WHAT THE TASK ASKS: For each line below that contains the word "consistent", make a copy.

TASK INPUTS:
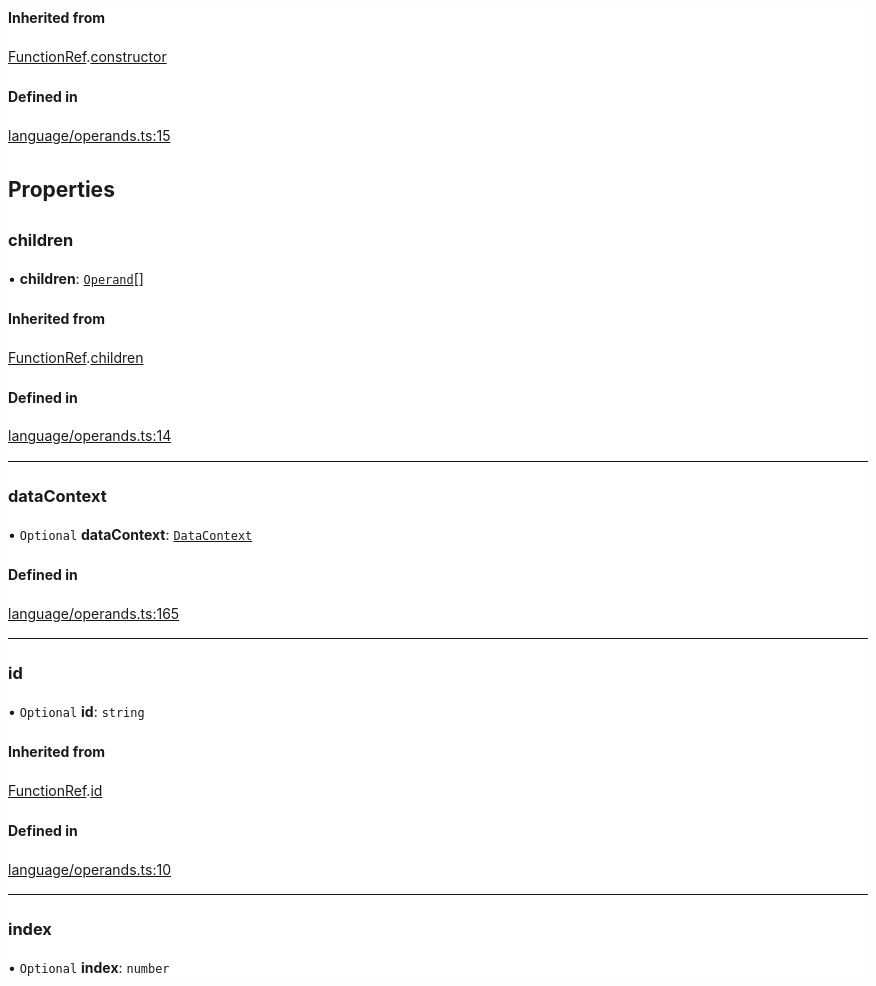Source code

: #### Inherited from

[FunctionRef](language.FunctionRef.md).[constructor](language.FunctionRef.md#constructor)

#### Defined in

[language/operands.ts:15](https://github.com/FlavioLionelRita/lambda-orm/blob/5fe00b8/src/orm/language/operands.ts#L15)

## Properties

### children

• **children**: [`Operand`](language.Operand.md)[]

#### Inherited from

[FunctionRef](language.FunctionRef.md).[children](language.FunctionRef.md#children)

#### Defined in

[language/operands.ts:14](https://github.com/FlavioLionelRita/lambda-orm/blob/5fe00b8/src/orm/language/operands.ts#L14)

___

### dataContext

• `Optional` **dataContext**: [`DataContext`](model.DataContext.md)

#### Defined in

[language/operands.ts:165](https://github.com/FlavioLionelRita/lambda-orm/blob/5fe00b8/src/orm/language/operands.ts#L165)

___

### id

• `Optional` **id**: `string`

#### Inherited from

[FunctionRef](language.FunctionRef.md).[id](language.FunctionRef.md#id)

#### Defined in

[language/operands.ts:10](https://github.com/FlavioLionelRita/lambda-orm/blob/5fe00b8/src/orm/language/operands.ts#L10)

___

### index

• `Optional` **index**: `number`
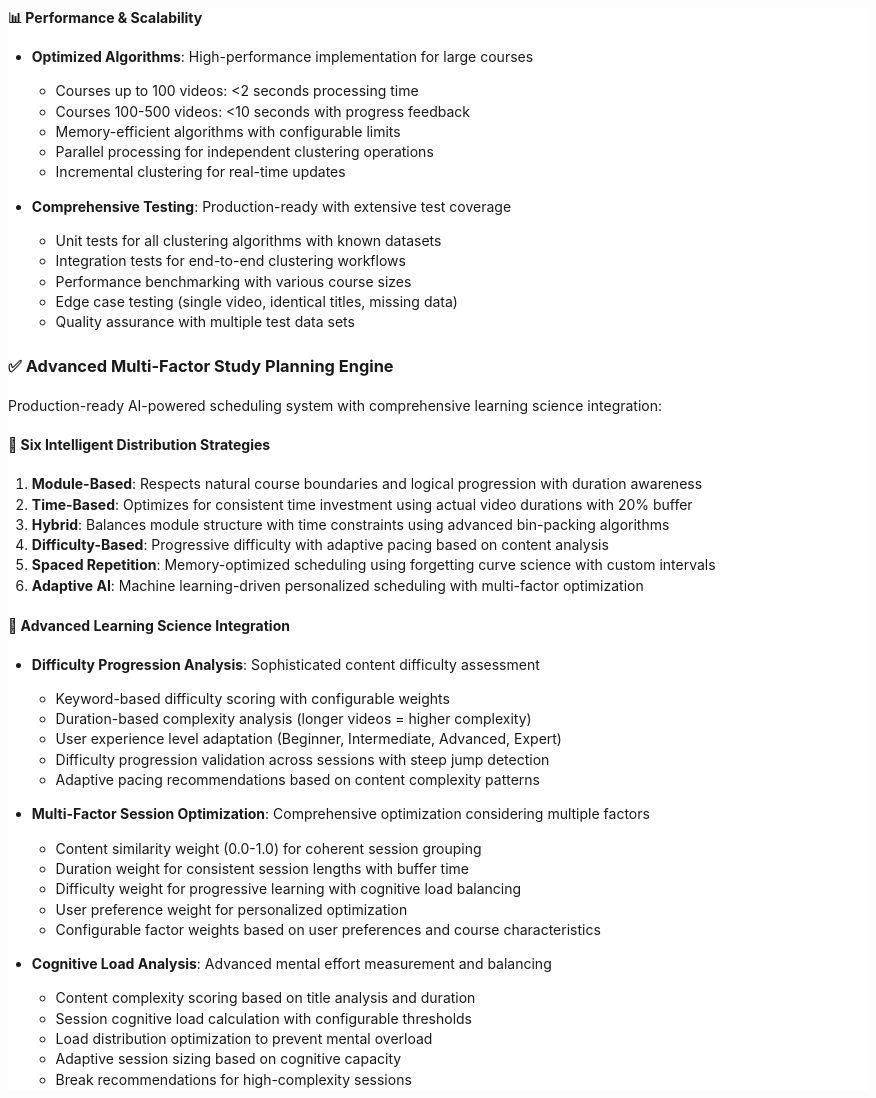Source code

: #### **📊 Performance & Scalability**
- **Optimized Algorithms**: High-performance implementation for large courses
  - Courses up to 100 videos: <2 seconds processing time
  - Courses 100-500 videos: <10 seconds with progress feedback
  - Memory-efficient algorithms with configurable limits
  - Parallel processing for independent clustering operations
  - Incremental clustering for real-time updates

- **Comprehensive Testing**: Production-ready with extensive test coverage
  - Unit tests for all clustering algorithms with known datasets
  - Integration tests for end-to-end clustering workflows
  - Performance benchmarking with various course sizes
  - Edge case testing (single video, identical titles, missing data)
  - Quality assurance with multiple test data sets

### ✅ Advanced Multi-Factor Study Planning Engine
Production-ready AI-powered scheduling system with comprehensive learning science integration:

#### **🎯 Six Intelligent Distribution Strategies**
1. **Module-Based**: Respects natural course boundaries and logical progression with duration awareness
2. **Time-Based**: Optimizes for consistent time investment using actual video durations with 20% buffer
3. **Hybrid**: Balances module structure with time constraints using advanced bin-packing algorithms
4. **Difficulty-Based**: Progressive difficulty with adaptive pacing based on content analysis
5. **Spaced Repetition**: Memory-optimized scheduling using forgetting curve science with custom intervals
6. **Adaptive AI**: Machine learning-driven personalized scheduling with multi-factor optimization

#### **🧠 Advanced Learning Science Integration**
- **Difficulty Progression Analysis**: Sophisticated content difficulty assessment
  - Keyword-based difficulty scoring with configurable weights
  - Duration-based complexity analysis (longer videos = higher complexity)
  - User experience level adaptation (Beginner, Intermediate, Advanced, Expert)
  - Difficulty progression validation across sessions with steep jump detection
  - Adaptive pacing recommendations based on content complexity patterns

- **Multi-Factor Session Optimization**: Comprehensive optimization considering multiple factors
  - Content similarity weight (0.0-1.0) for coherent session grouping
  - Duration weight for consistent session lengths with buffer time
  - Difficulty weight for progressive learning with cognitive load balancing
  - User preference weight for personalized optimization
  - Configurable factor weights based on user preferences and course characteristics

- **Cognitive Load Analysis**: Advanced mental effort measurement and balancing
  - Content complexity scoring based on title analysis and duration
  - Session cognitive load calculation with configurable thresholds
  - Load distribution optimization to prevent mental overload
  - Adaptive session sizing based on cognitive capacity
  - Break recommendations for high-complexity sessions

TASK ANSWER:
2. **Time-Based**: Optimizes for consistent time investment using actual video durations with 20% buffer
  - Duration weight for consistent session lengths with buffer time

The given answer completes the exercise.